Dad packs away the leftovers in the fridge as I sink back into my couch. How do I tell him the worst bit of this all? That all of my protections, my precautions, led me right back to how I’d fucked my life up all those years ago.
Obsessed with an older man, I was taken by his bad boy clothes, his charming smile, and his motorcycle. Phil had been nineteen, and I didn’t once question why he was flirting with me. I’d just turned sixteen when my friends and I were out at the local burger place to meet Stacy’s new boyfriend, Ralph.
I’d made fun of his name until he pulled up on a Harley with his friend. The leather jacket and his good looks did something crazy to my teenage hormones.
And by God, when he smiled at just me—I couldn’t believe he wanted anything to do with me.
Dean made me feel special, wanted. He made me feel like the woman I desperately wanted to be, especially after being compared all my life to my mom’s grace and beauty.
The first three weeks of our whirlwind romance had been my best-kept secret until Ralph broke it off with Stacy for not putting out. I couldn’t lose Phil, so when he said he’d make it special for me, I gave him my virginity.

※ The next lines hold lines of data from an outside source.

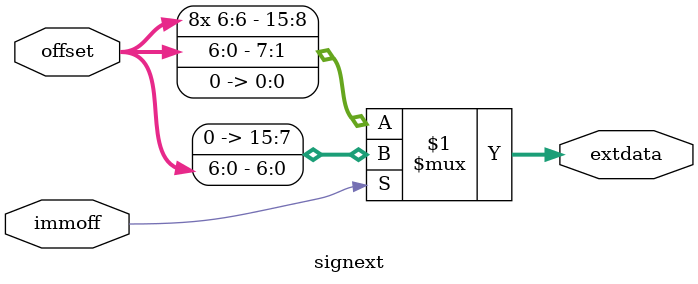
<source format=v>
module signext(
	input		immoff,
	input	[6:0]	offset,
	output	[15:0]	extdata
);

assign	extdata = immoff ? {{9{1'd0}},offset} : {{8{offset[6]}},offset,1'b0};

endmodule

</source>
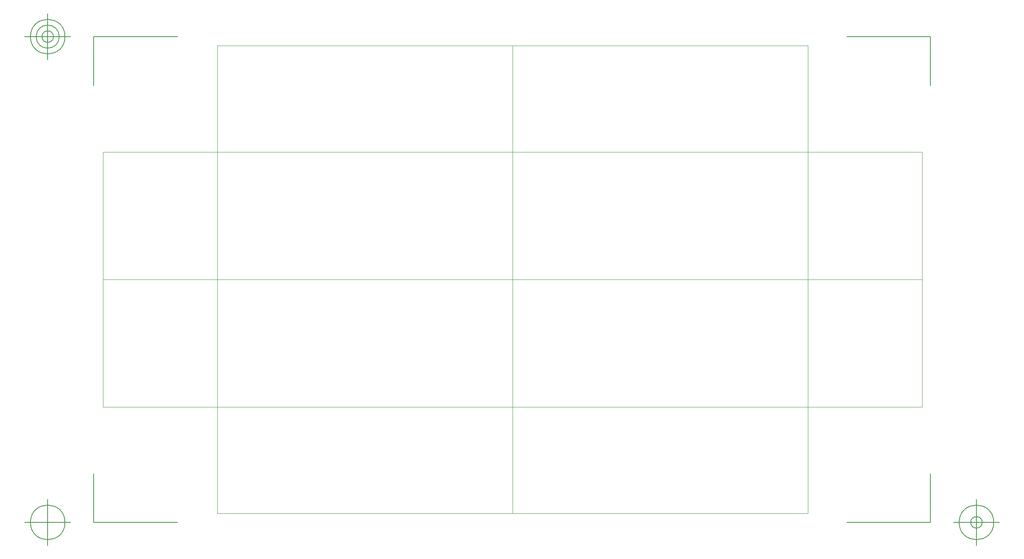
<source format=gbr>
G04 Generated by Ultiboard 14.2 *
%FSLAX24Y24*%
%MOIN*%

%ADD10C,0.0001*%
%ADD11C,0.0001*%
%ADD12C,0.0050*%


G04 ColorRGB FF14FF for the following layer *
%LNSilkscreen Bottom*%
%LPD*%
G54D10*
G54D11*
X25280Y-20000D02*
X-25200Y-20000D01*
X-25200Y20000D02*
X-25200Y-20000D01*
X40Y20000D02*
X40Y-20000D01*
X25280Y20000D02*
X25280Y-20000D01*
X-34960Y10890D02*
X-34960Y-10890D01*
X35040Y-10890D01*
X35040Y10890D02*
X35040Y-10890D01*
X-34960Y0D02*
X35040Y0D01*
X-34960Y10890D02*
X35040Y10890D01*
X25280Y20000D02*
X-25200Y20000D01*
G54D12*
X-35743Y-20768D02*
X-35743Y-16614D01*
X-35743Y-20768D02*
X-28594Y-20768D01*
X35743Y-20768D02*
X28594Y-20768D01*
X35743Y-20768D02*
X35743Y-16614D01*
X35743Y20768D02*
X35743Y16614D01*
X35743Y20768D02*
X28594Y20768D01*
X-35743Y20768D02*
X-28594Y20768D01*
X-35743Y20768D02*
X-35743Y16614D01*
X-37711Y-20768D02*
X-41648Y-20768D01*
X-39680Y-22736D02*
X-39680Y-18799D01*
X-41156Y-20768D02*
G75*
D01*
G02X-41156Y-20768I1476J0*
G01*
X37711Y-20768D02*
X41648Y-20768D01*
X39680Y-22736D02*
X39680Y-18799D01*
X38203Y-20768D02*
G75*
D01*
G02X38203Y-20768I1477J0*
G01*
X39188Y-20768D02*
G75*
D01*
G02X39188Y-20768I492J0*
G01*
X-37711Y20768D02*
X-41648Y20768D01*
X-39680Y18799D02*
X-39680Y22736D01*
X-41156Y20768D02*
G75*
D01*
G02X-41156Y20768I1476J0*
G01*
X-40664Y20768D02*
G75*
D01*
G02X-40664Y20768I984J0*
G01*
X-40172Y20768D02*
G75*
D01*
G02X-40172Y20768I492J0*
G01*

M02*

</source>
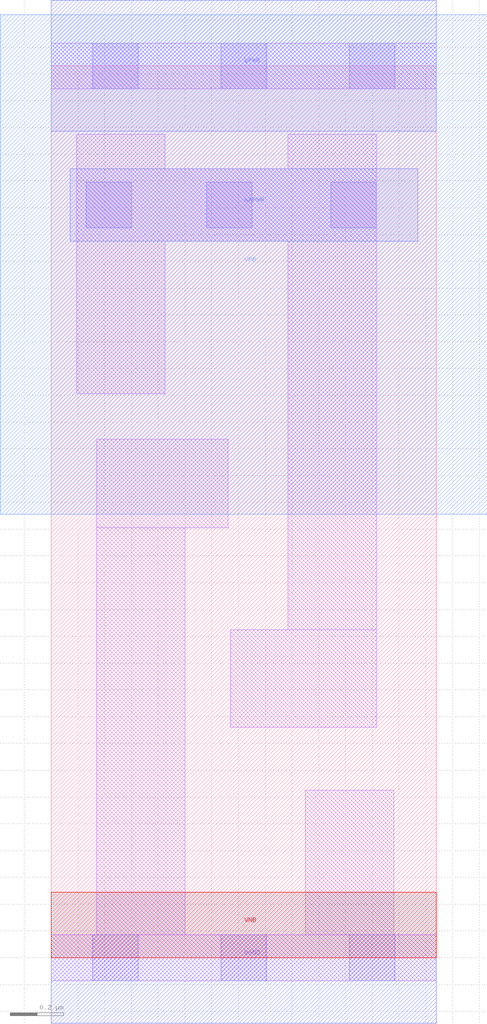
<source format=lef>
# Copyright 2020 The SkyWater PDK Authors
#
# Licensed under the Apache License, Version 2.0 (the "License");
# you may not use this file except in compliance with the License.
# You may obtain a copy of the License at
#
#     https://www.apache.org/licenses/LICENSE-2.0
#
# Unless required by applicable law or agreed to in writing, software
# distributed under the License is distributed on an "AS IS" BASIS,
# WITHOUT WARRANTIES OR CONDITIONS OF ANY KIND, either express or implied.
# See the License for the specific language governing permissions and
# limitations under the License.
#
# SPDX-License-Identifier: Apache-2.0

VERSION 5.7 ;
  NOWIREEXTENSIONATPIN ON ;
  DIVIDERCHAR "/" ;
  BUSBITCHARS "[]" ;
MACRO sky130_fd_sc_lp__decapkapwr_3
  CLASS CORE SPACER ;
  FOREIGN sky130_fd_sc_lp__decapkapwr_3 ;
  ORIGIN  0.000000  0.000000 ;
  SIZE  1.440000 BY  3.330000 ;
  SYMMETRY X Y R90 ;
  SITE unit ;
  PIN KAPWR
    DIRECTION INOUT ;
    USE POWER ;
    PORT
      LAYER met1 ;
        RECT 0.070000 2.675000 1.370000 2.945000 ;
    END
  END KAPWR
  PIN VGND
    DIRECTION INOUT ;
    USE GROUND ;
    PORT
      LAYER met1 ;
        RECT 0.000000 -0.245000 1.440000 0.245000 ;
    END
  END VGND
  PIN VNB
    DIRECTION INOUT ;
    USE GROUND ;
    PORT
      LAYER pwell ;
        RECT 0.000000 0.000000 1.440000 0.245000 ;
    END
  END VNB
  PIN VPB
    DIRECTION INOUT ;
    USE POWER ;
    PORT
      LAYER nwell ;
        RECT -0.190000 1.655000 1.630000 3.520000 ;
    END
  END VPB
  PIN VPWR
    DIRECTION INOUT ;
    USE POWER ;
    PORT
      LAYER met1 ;
        RECT 0.000000 3.085000 1.440000 3.575000 ;
    END
  END VPWR
  OBS
    LAYER li1 ;
      RECT 0.000000 -0.085000 1.440000 0.085000 ;
      RECT 0.000000  3.245000 1.440000 3.415000 ;
      RECT 0.095000  2.105000 0.425000 2.675000 ;
      RECT 0.095000  2.675000 1.215000 2.945000 ;
      RECT 0.095000  2.945000 0.425000 3.075000 ;
      RECT 0.170000  0.085000 0.500000 1.605000 ;
      RECT 0.170000  1.605000 0.660000 1.935000 ;
      RECT 0.670000  0.860000 1.215000 1.225000 ;
      RECT 0.885000  1.225000 1.215000 2.675000 ;
      RECT 0.885000  2.945000 1.215000 3.075000 ;
      RECT 0.950000  0.085000 1.280000 0.625000 ;
    LAYER mcon ;
      RECT 0.130000  2.725000 0.300000 2.895000 ;
      RECT 0.155000 -0.085000 0.325000 0.085000 ;
      RECT 0.155000  3.245000 0.325000 3.415000 ;
      RECT 0.580000  2.725000 0.750000 2.895000 ;
      RECT 0.635000 -0.085000 0.805000 0.085000 ;
      RECT 0.635000  3.245000 0.805000 3.415000 ;
      RECT 1.045000  2.725000 1.215000 2.895000 ;
      RECT 1.115000 -0.085000 1.285000 0.085000 ;
      RECT 1.115000  3.245000 1.285000 3.415000 ;
  END
END sky130_fd_sc_lp__decapkapwr_3
END LIBRARY

</source>
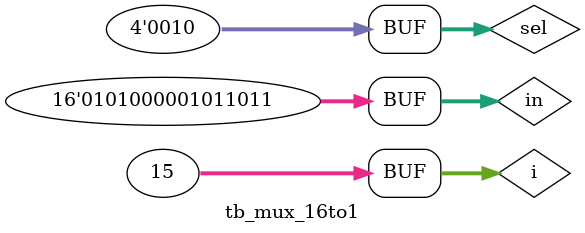
<source format=v>
module mux_16to1(in, out, sel);

	input [15:0] in;
	input [3:0] sel;
	output reg out;
	
	always @(*)
		begin
			case (sel)
				4'b0000: out = in[0];
				4'b0001: out = in[1];
				4'b0010: out = in[2];
				4'b0011: out = in[3];
				4'b0100: out = in[4];
				4'b0101: out = in[5];
				4'b0110: out = in[6];
				4'b0111: out = in[7];
				4'b1000: out = in[8];
				4'b1001: out = in[9];
				4'b1010: out = in[10];
				4'b1011: out = in[11];
				4'b1100: out = in[12];
				4'b1101: out = in[13];
				4'b1110: out = in[14];
				4'b1111: out = in[15];
			endcase
		end

endmodule 

// testbench for mux_16to1
`timescale 1ns / 1ns

module tb_mux_16to1();
	reg [15:0] in;
	wire out;
	reg [3:0] sel;
	integer i;
	
	mux_16to1 m(in, out, sel);
	
	initial
		begin
			in = 16'b0101000001011111;
			sel = 0;
			// scan through all the input bits
			for (i = 0; i < 15; i=i+1)
				begin
					#20 sel = sel + 1;
				end
			// see what happens when sel is kept the same, but input bit changes
			#20 sel = 2;
			#20 in = 16'b0101000001011011;
		end
	
endmodule 
</source>
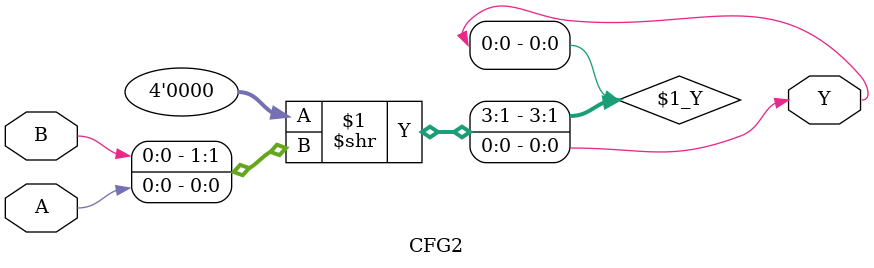
<source format=v>
module CFG2 (
	output Y,
	input A,
	input B
);
	parameter [3:0] INIT = 4'h0;
	assign Y = INIT >> {B, A};
endmodule
</source>
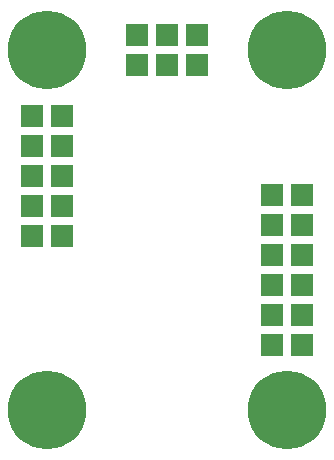
<source format=gbr>
G75*
G70*
%OFA0B0*%
%FSLAX24Y24*%
%IPPOS*%
%LPD*%
%AMOC8*
5,1,8,0,0,1.08239X$1,22.5*
%
%ADD10R,0.0730X0.0730*%
%ADD11C,0.2620*%
D10*
X002110Y008885D03*
X002110Y009885D03*
X002110Y010885D03*
X002110Y011885D03*
X002110Y012885D03*
X003110Y012885D03*
X003110Y011885D03*
X003110Y010885D03*
X003110Y009885D03*
X003110Y008885D03*
X005610Y014585D03*
X005610Y015585D03*
X006610Y015585D03*
X006610Y014585D03*
X007610Y014585D03*
X007610Y015585D03*
X010110Y010235D03*
X010110Y009235D03*
X010110Y008235D03*
X010110Y007235D03*
X010110Y006235D03*
X010110Y005235D03*
X011110Y005235D03*
X011110Y006235D03*
X011110Y007235D03*
X011110Y008235D03*
X011110Y009235D03*
X011110Y010235D03*
D11*
X002610Y003085D03*
X010610Y003085D03*
X010610Y015085D03*
X002610Y015085D03*
M02*

</source>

Four weeks—that’s all it took for him to con me out of something so precious.
The worst part was that he’d made me fall in love with him. After the first time, I saw him a handful more times, but they were rushed and focused on fucking until I found out I was pregnant.
Then, he was gone. Poof, like a magic trick.
I found out weeks and weeks later that his name wasn’t even Phil. It was a nickname. And I had no way to find him.
Not even with Dad’s help.
Now it’s going to happen again. Only it’ll be worse this time.